Ukrainian President Volodymyr Zelensky’s first wartime trip overseas comes after 10 months of relentless Russian attacks.
But Ukrainians in Kyiv are cautiously optimistic that the visit to the US — announced just hours before Zelensky was due to arrive in Washington, DC — could boost Ukraine’s efforts and send a signal to the world.
“It’s (a) very unexpected visit for us. And the expectations are really high,” Natalia Dmytieva said while playing with her grandson in a Kyiv playground that was hit by a Russian missile strike in October.
“This is not the war anymore; this is terrorism,” she said of Russia’s repeated attacks on Ukraine’s energy grid. “Ukraine shouldn’t live in darkness.”

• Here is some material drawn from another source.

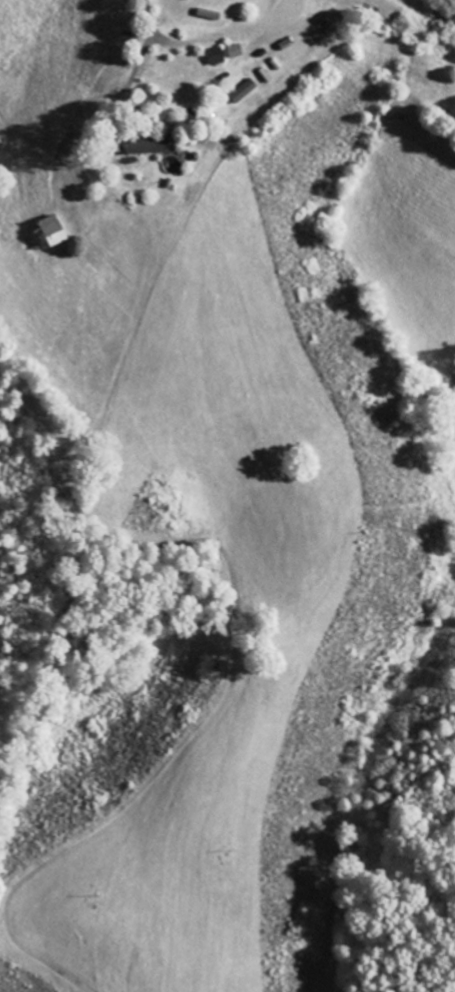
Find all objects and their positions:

“The world is preparing for Christmas holidays, but we are not able to do the same this year,” she said. “It’s so difficult to explain to children why we don’t have a tree, why we can’t have fun as being shown on TV,” she told CNN.

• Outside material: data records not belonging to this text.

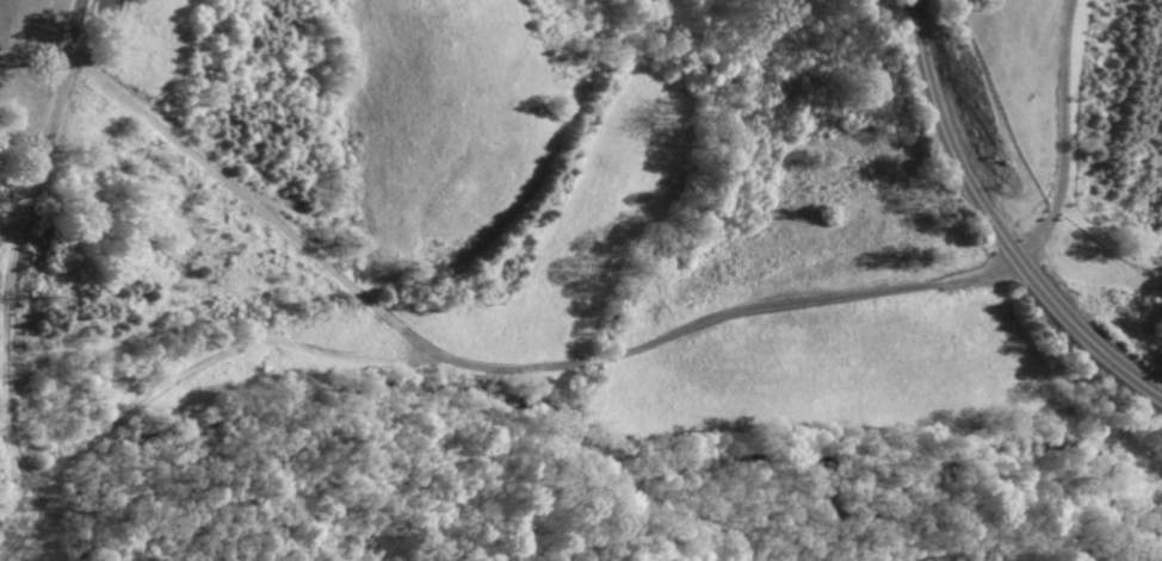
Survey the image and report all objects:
road: (1062, 137)
road: (950, 140)
road: (255, 210)
road: (1084, 338)
road: (267, 343)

An officer in the Ukrainian Air Assault Forces who declined to provide his name added that he was “pleasantly surprised” by news of the visit.
“Probably the importance of the visit is so high that he decided to do it personally. So I welcome it,” he said.
The officer hoped that Zelensky used the trip to keep global attention on the conflict. “If I were the president, I would say, ‘Imagine if Hitler could be stopped at the first stages'” of World War II. “We are fighting not only for our freedom, but also for theirs.”
Ruslan Zakharchenko, a law student, praised Zelensky for leading Ukraine’s war response for 10 uninterrupted months. “He stayed here in the most difficulties time and never left us,” he said.
But he said Zelensky’s departure to go to the US is a “justified step” in shoring up Washington’s support.
“The aim should be … to win in this war,” he added. “In order to achieve this, we need fast delivery of weapon and military equipment.”
Several Kyiv residents said they hoped the US would commit to send more weapons to Ukraine, bolster its air defenses and pursue even stronger punishments against Russia.
Yet while some residents are hopeful, others said the trip is unlikely to mark a turning point.
“We shouldn’t expect anything from the United States,” said Andriy, who previously worked with the Ukrainian military and declined to provide his last name. “The worst thing is to hope for some assistance and to be disappointed when it doesn’t come.”
“Zelensky may want something that USA don’t want to give us, or vice versa,” he said.